▸ Supplied passage
******

When it comes to culinary expeditions, Finland isn’t usually the first place on a foodie’s radar. In fact, some high-profile chefs have called the cuisine tasteless and bland. But did you know that Finnish cuisine is packed with superfoods? By using all-natural ingredients like cured salmon and cranberries (and staying away from that processed junk), Finland offers travelers some of the healthiest food in the world!
If you’re looking for some local places to try, here are a few ideas to get you started.

Places to Visit

If you’re traveling through the Finnish capital, consider taking a tour with Heather’s Helsinki. Though the tour guide is a native of Australia, she’s a longtime resident of the city and knows her way around Helsinki’s culinary scene. With her guidance, visitors can experience the best food the city has to offer. She’ll even show you some hidden gems you wouldn’t otherwise hear about.

******

▸ Data provided

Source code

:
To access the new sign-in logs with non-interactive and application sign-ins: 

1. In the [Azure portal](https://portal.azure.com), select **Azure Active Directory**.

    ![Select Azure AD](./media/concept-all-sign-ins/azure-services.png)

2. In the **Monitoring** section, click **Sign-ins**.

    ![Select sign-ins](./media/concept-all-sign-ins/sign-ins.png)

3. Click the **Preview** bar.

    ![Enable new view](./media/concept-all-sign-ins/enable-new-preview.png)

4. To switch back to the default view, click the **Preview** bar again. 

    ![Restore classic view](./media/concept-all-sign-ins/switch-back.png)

******

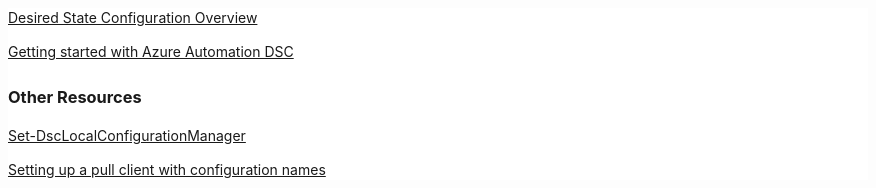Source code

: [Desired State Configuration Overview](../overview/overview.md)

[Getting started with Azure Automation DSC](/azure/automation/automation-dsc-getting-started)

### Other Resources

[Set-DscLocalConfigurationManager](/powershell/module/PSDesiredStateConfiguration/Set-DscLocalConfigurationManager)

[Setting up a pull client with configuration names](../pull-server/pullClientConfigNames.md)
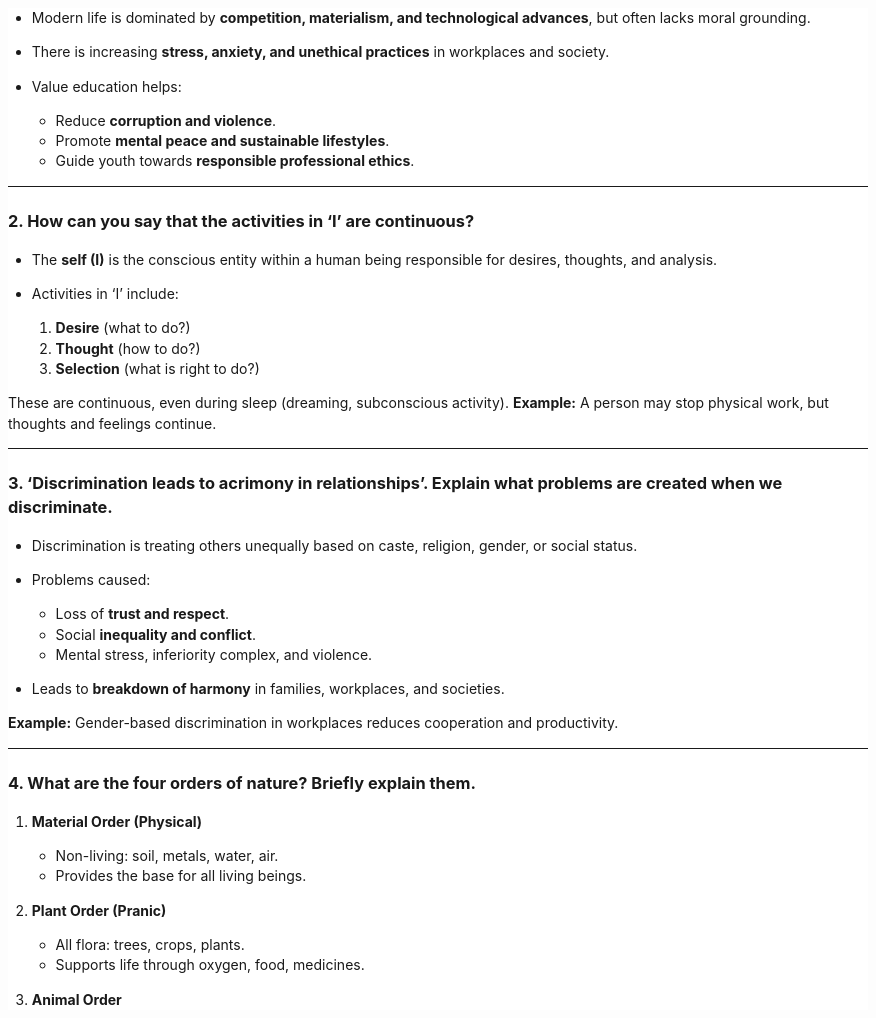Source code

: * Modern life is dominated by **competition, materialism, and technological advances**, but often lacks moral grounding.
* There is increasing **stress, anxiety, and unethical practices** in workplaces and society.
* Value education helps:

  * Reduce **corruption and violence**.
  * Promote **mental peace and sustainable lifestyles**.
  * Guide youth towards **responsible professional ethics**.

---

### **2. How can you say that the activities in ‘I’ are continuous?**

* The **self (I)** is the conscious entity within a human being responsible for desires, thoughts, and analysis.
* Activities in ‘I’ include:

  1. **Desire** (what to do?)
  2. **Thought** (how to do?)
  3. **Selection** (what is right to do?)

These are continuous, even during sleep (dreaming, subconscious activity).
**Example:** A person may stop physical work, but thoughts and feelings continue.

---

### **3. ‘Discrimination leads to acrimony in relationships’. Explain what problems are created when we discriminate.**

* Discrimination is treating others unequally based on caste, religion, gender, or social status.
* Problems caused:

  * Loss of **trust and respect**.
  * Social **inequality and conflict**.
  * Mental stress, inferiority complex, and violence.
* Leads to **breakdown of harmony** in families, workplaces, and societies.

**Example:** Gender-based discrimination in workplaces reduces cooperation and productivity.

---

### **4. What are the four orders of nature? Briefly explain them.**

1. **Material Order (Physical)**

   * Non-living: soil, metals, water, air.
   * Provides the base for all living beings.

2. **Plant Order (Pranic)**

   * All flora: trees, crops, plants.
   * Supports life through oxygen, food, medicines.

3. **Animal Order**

******

▸ Work to complete
A. According to the text on Finnish cuisine, what country is the Heather's Helsinki tour guide a native of?
B. Quote the part of the text on Finnish cuisine that opens with the words containing "When it comes" and closes with "get you started.".
C. Continue the text on Finnish cuisine, picking up right after its last sentence.
The records come from a separate source.

▸ Task responses
A. Australia.

B.
When it comes to culinary expeditions, Finland isn’t usually the first place on a foodie’s radar. In fact, some high-profile chefs have called the cuisine tasteless and bland. But did you know that Finnish cuisine is packed with superfoods? By using all-natural ingredients like cured salmon and cranberries (and staying away from that processed junk), Finland offers travelers some of the healthiest food in the world!
If you’re looking for some local places to try, here are a few ideas to get you started.

C.
Not far from the capital, visitors can take tours of Finland’s oldest chocolate manufacturer at their headquarters in Vantaa. Guides detail the company’s history and how Fazer Chocolate revolutionized chocolate making. Most tours include a chocolate tasting, and all guests are given a freebie bag. Throughout the country, Fazer cafés also provide quality cakes and drinks.
Dubbed one of the finest restaurants in Lahti, Ravintola Roux won the Restaurant of the Year award from the Finnish Gastronomy Society in 2016. They’ve been serving seasonal cuisine for more than twenty years, with chocolate fondant and chocolate marquise being some of its most popular dishes. In addition to their desserts, the place is well known for its fried lamb and buckwheat blinis.
Also in Lahti, with humble beginnings as one of the country’s first microbreweries in the 1990s, Teerenpeli has become a favorite distillery and brewery that also owns a chain of restaurants across southern Finland. Visitors can stop at the nearby Taivaanranta Restaurant to see the original distillery and visitor center, where they can also try some Finnish whisky. The owners are more than willing to arrange tastings and guided tours for larger groups.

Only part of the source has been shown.